Brutally reclassified for being the odd one out in 2006, the icy dwarf-planet Pluto no longer features in any of the primary school science textbooks. But in an interesting turn of events, the ex-planet is back in the news, for one of its moons may have some riveting tidings to offer.
In 2015, when NASA's New Horizons spacecraft visited Pluto and its large moon, Charon, the icy geological features on the latter shattered long-held beliefs about Charon being an inert ball of ice.
And now, new research suggests those fractures on Charon’s surface may have been caused by icy eruptions from a frozen ocean!
Delving into the depths of Charon’s cracks
Having toiled to pinpoint the source of cryovolcanic flows and fracture belts on Charon's surface, researchers from the Southwest Research Team finally have an answer.
Dr Alyssa Rhoden, team member and SwRI researcher, reveals: "A combination of geological interpretations and thermal-orbital evolution models implies that Charon had a subsurface liquid ocean that eventually froze."
The pressure exerted by the frozen ocean is believed to be responsible for the deep, elongated depressions or fractures seen on the moon's circumference. The team even modeled oceans of ammonia, water, and a mixture of two, only to find that different ocean compositions didn't substantially affect the results.
"When an internal ocean freezes, it expands, creating large stresses in its icy shell and pressurising the water below. We suspected this was the source of Charon's large canyons and cryovolcanic flows," Dr Rhoden explains.

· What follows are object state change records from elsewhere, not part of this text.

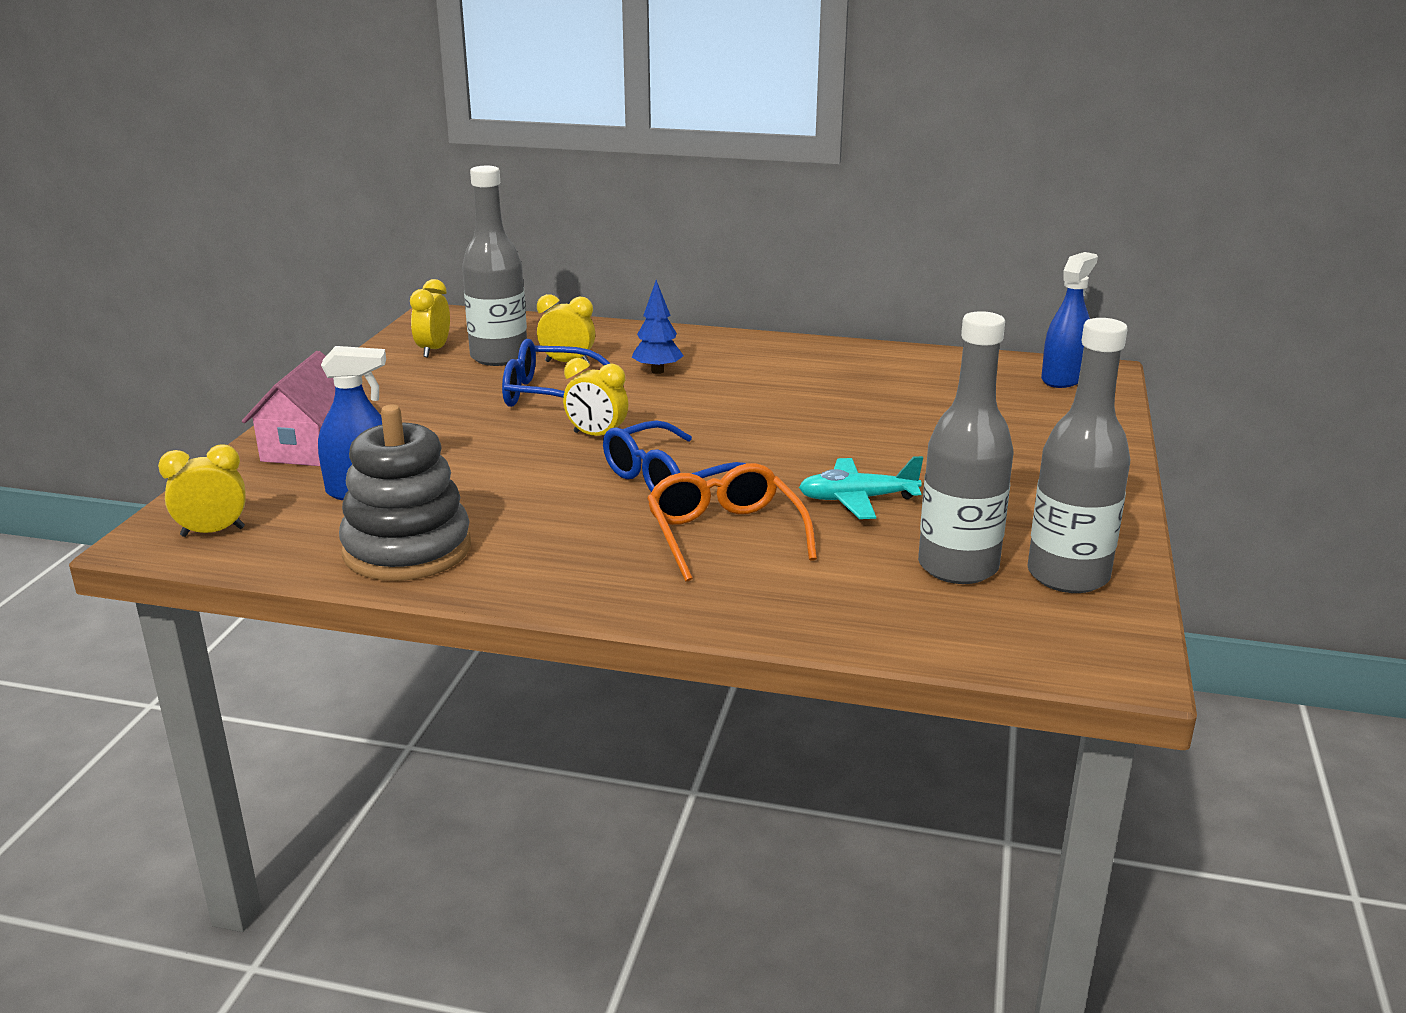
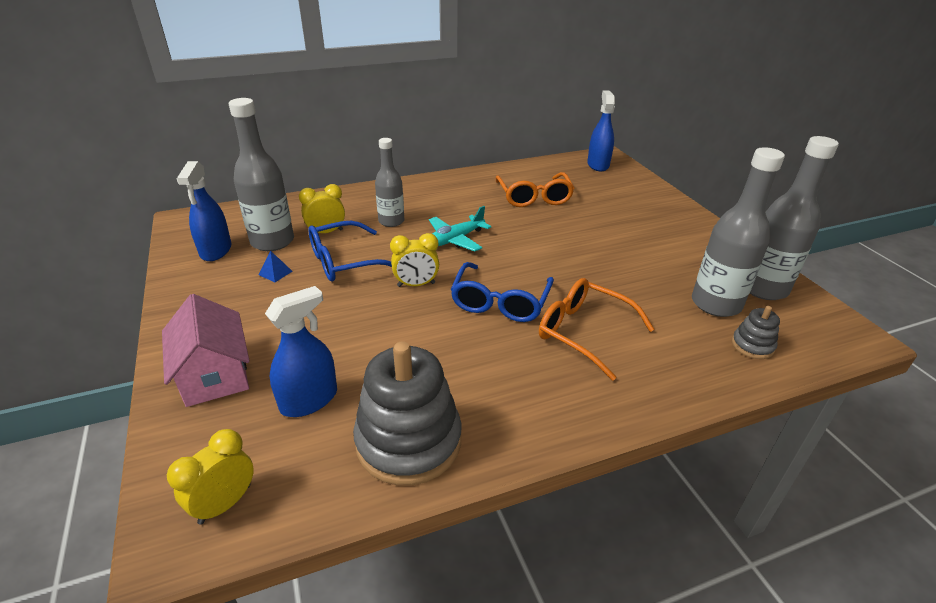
camera: 35 degrees left, 10 degrees up
(433, 350) = (216, 250): yellow clock -> blue spray bottle
(465, 385) = (275, 273): none -> blue pyramid
(657, 371) = (391, 221): blue tree -> grey bottle
(857, 499) = (613, 277): turquoise plane -> turquoise plane (455, 239)
(890, 392) = (534, 197): none -> orange glasses
(932, 618) = (752, 345): none -> grey stacking toy

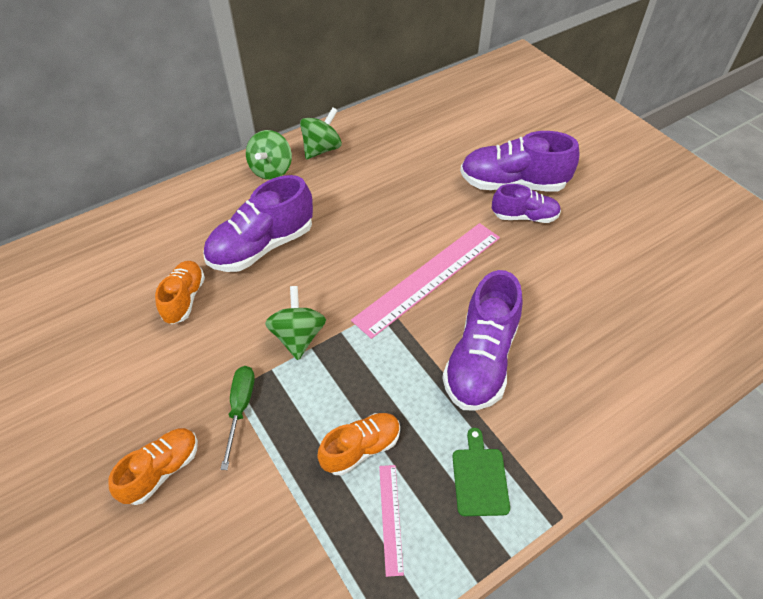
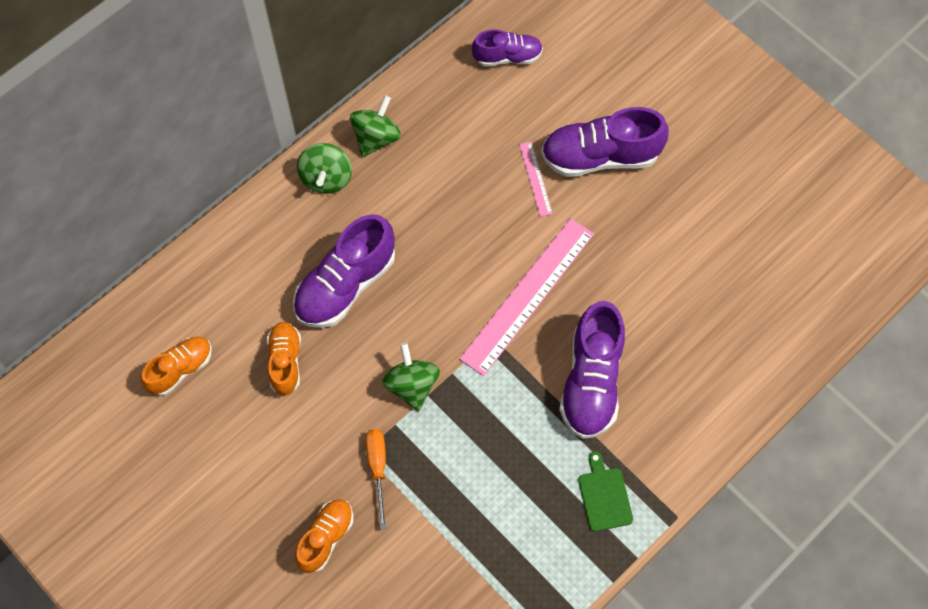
camera: 10 degrees left, 15 degrees up
(240, 408) = (378, 468): green screwdriver -> orange screwdriver
(361, 448) = (496, 487): orange shoe -> orange shoe (180, 369)
(390, 518) = (534, 543): pink ruler -> pink ruler (535, 178)
(524, 216) = (617, 201): purple shoe -> purple shoe (507, 57)

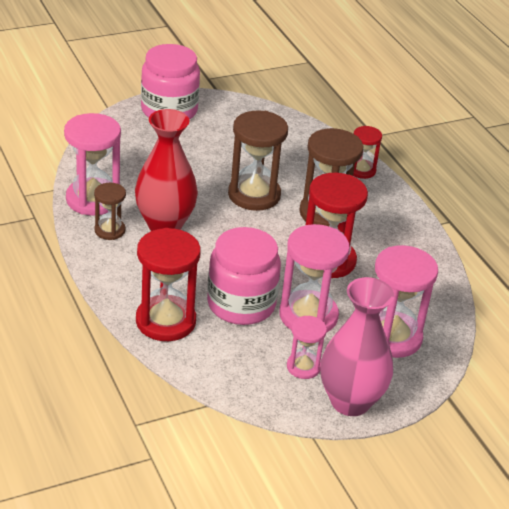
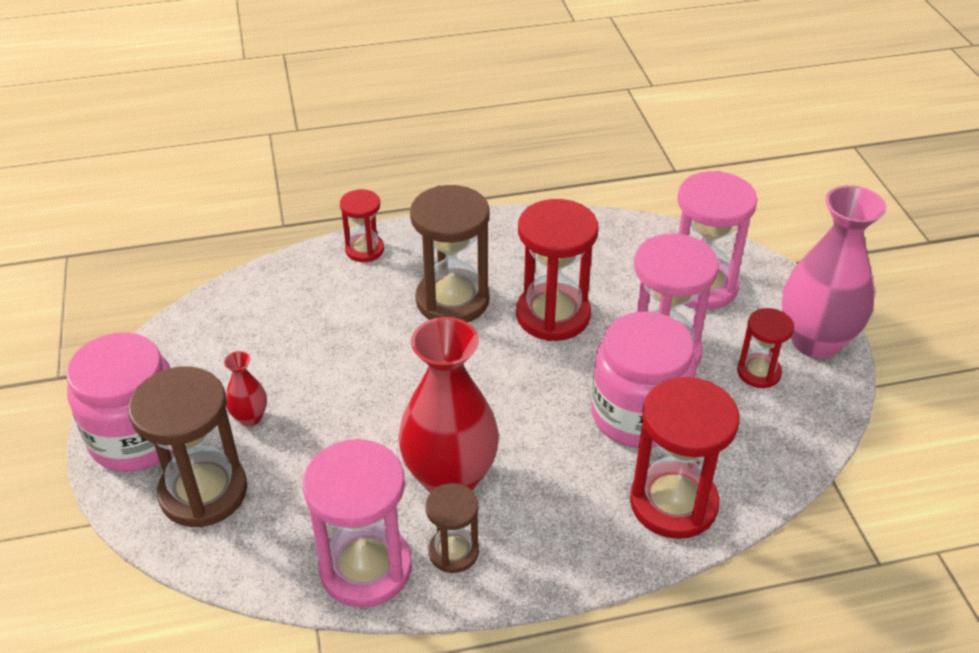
camera: 75 degrees left, 5 degrees up
(194, 145) = (250, 418): none -> red vase
(254, 195) = (396, 366): brown hourglass -> brown hourglass (203, 492)
(303, 367) = (758, 372): pink hourglass -> red hourglass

An ocean within a thin icy shell
The team then looked for conditions that would enable the surface and subsurface water to link through the cracks, resulting in ocean-sourced cryovolcanism (extrusion of liquids and vapors of materials that would be frozen solid at the planetary surface).
And they concluded that a thin outer shell would be vital to make this phenomenon possible. Interestingly, this contradicts the existing theories that suggest a thick outer shell has enveloped the moon.
“Either Charon’s ice shell was less than 10 km thick when the flows occurred, as opposed to the more than 100 km indicated, or the surface was not in direct communication with the ocean as part of the eruptive process,” said Dr Rhoden.
“If Charon's ice shell had been thin enough to be fully cracked, it would imply substantially more ocean freezing than is indicated by the canyons identified on Charon's encounter hemisphere.”
While these inferences have been drawn from a model, the idea that Charon's cryovolcanism originates from a frozen ocean can only be confirmed if a future mission spots additional, more prominent extended features across the moon's hemisphere.